Fusion is possible, we even live near a star doing it right now! But there are so many challenges that combine to make it impractical for us to do on Earth. Overcoming them could consume so many resources most of humanity is forced back into the stone age, before seeing any positive output.

Permanent, independent residence apart from Earth strikes me as a similar challenge.


The big problem is how unoriginal it is. The essay could have been written at any time in the past, or transported there with no mechanism other than a simple find/replace. As someone else said, it's just a big list of reasons why airplanes won't work, along with a few arguments regarding why submarines will never be any good at swimming.

At some point you'd think people would get tired of being wrong.


>At some point you'd think people would get tired of being wrong.

Many people suspected that the airplane naysayers were wrong because heavier than air flight was already possible and the only problem was sustaining it via mechanical means and carrying a human. There were numerous examples, from falling leaves to birds to children's gliders.

I reckon powered heavier-than-air flight was "proved" possible the second someone observed a bird of prey or scavenger carrying close in mass to itself.

There is no example of a generation ship. Earth doesn't count. I think they won't work because there has been no mechanism yet built that has lasted for the amount of time a generation ship will need it to last.
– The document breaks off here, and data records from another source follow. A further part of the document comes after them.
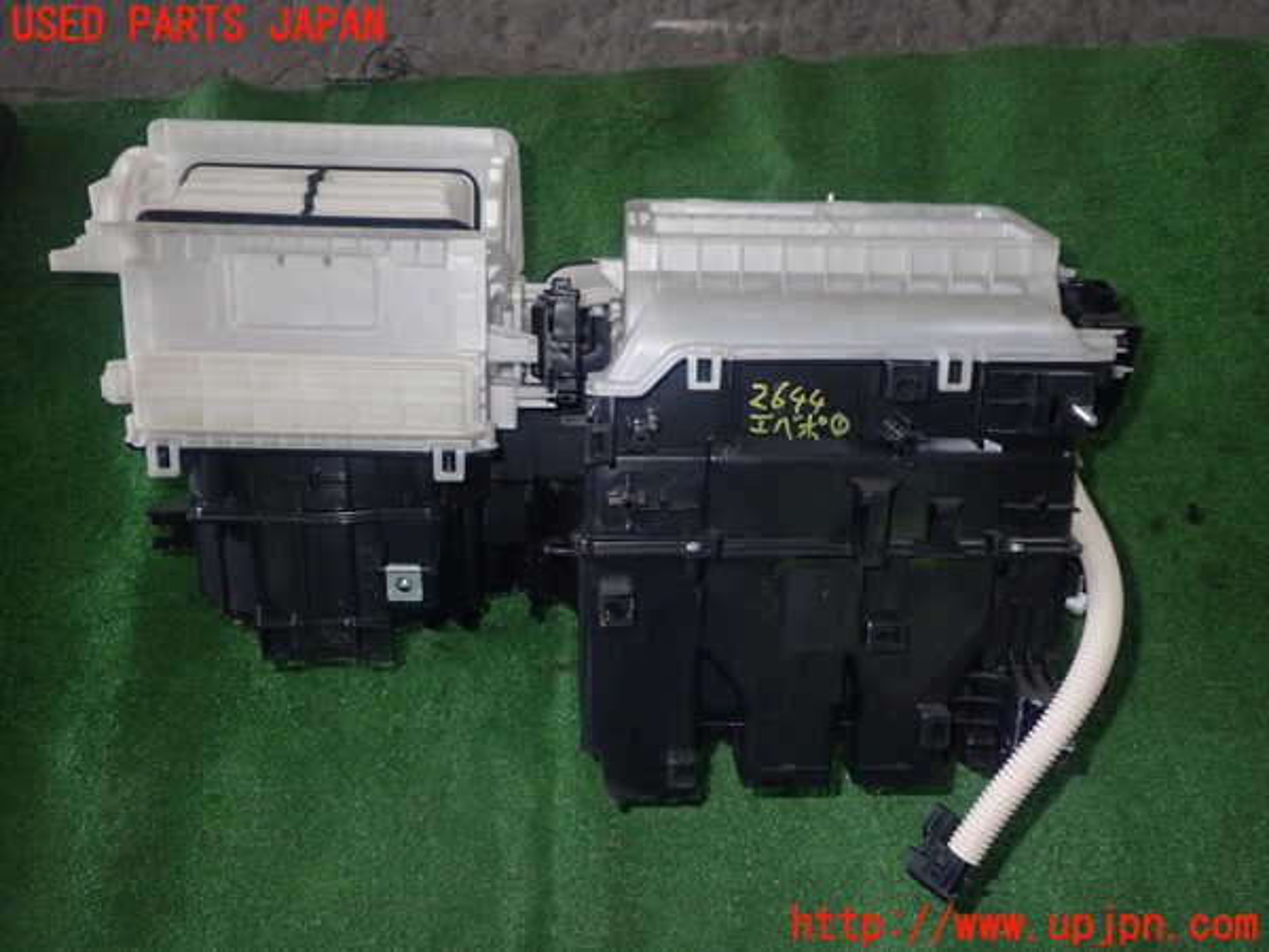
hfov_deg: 60.0
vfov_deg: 46.8
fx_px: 1100
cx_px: 634
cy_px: 476
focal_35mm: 30
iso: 400
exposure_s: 1/30
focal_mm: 5.4
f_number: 6.3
Then you get into a mass death spiral of spare parts, raw materials, machines needed to create spares out of raw materials once the spares run out, recycling, storage of bulk raw materials, and the fuel needed to move all of that mass. Even the oldest currently-operating non-trivial mechanical devices, probably clocks that have been installed in continually-operating cathedrals, have had TONS of external inputs in the form of lubricants, wood, and metals for replacement parts over the centuries they've been operating.

Not even granite boulders "last" for tens of thousands of years. They weather and chip and change over timespans that long and are not the same as when they were formed. Space is not as hostile in some ways as the earth's environment but it is more hostile in other ways-- especially when you start approaching even a small fraction of the speed of light. People think a fusion reactor can be constructed will last for 50,000 years?

"Oh just use robots and to keep the robots from breaking down they'll be organic self-replicating robots and everything will be recycled in a closed loop even though it is impossible (literally and actually absolutely impossible) to construct a pressure vessel (like, it's atomically impossible it doesn't matter what material you use or how thick you make it) that won't either leak or absorb (seriously, even if you made it out of an exotic element not yet discovered that is denser by orders of magnitude than anything we can even dream of and install a magnetic containment field it WILL leak) the atmosphere to a noticeable degree over tens of thousands of years.

So then people come up with hand-waving solutions to those problems that are the equivalent to "oh they'll just use AI/the blockchain/hyperdrive".

Tell you what.

Once industrialized society exists for the amount of time it will take to get to an inhabitable star (so NOT Proxima Centauri) I'll say "you know what if we can last that long it might be worth figuring out the mass death spiral problem". We'll see if we last that long.

Until then?

Impossible.


In terms of flight comparisons, it's also worth bearing in mind how many of our current flying contraptions don't overlap with the kinds of things people were excited about imagining at the time. Yes, in broad terms it was invented, but that only validates a subset of predictions.

There are no cohorts of commuters using there bicycle blimps or personal jetpacks to cross the skyways of Paris, for example.


Oddly though, there are recently a lot of people making jetpacks and hover boards and so on - as the technology to do so suddenly got good enough.


Nobody is launching anything that is going to take 50,000 years to get there. If you do then your descendants would be the last to arrive. What propulsion technology are you assuming? The fastest we know of and can build would be nuclear pulse propulsion and it doesn’t take 50k years to get to any nearby star with that.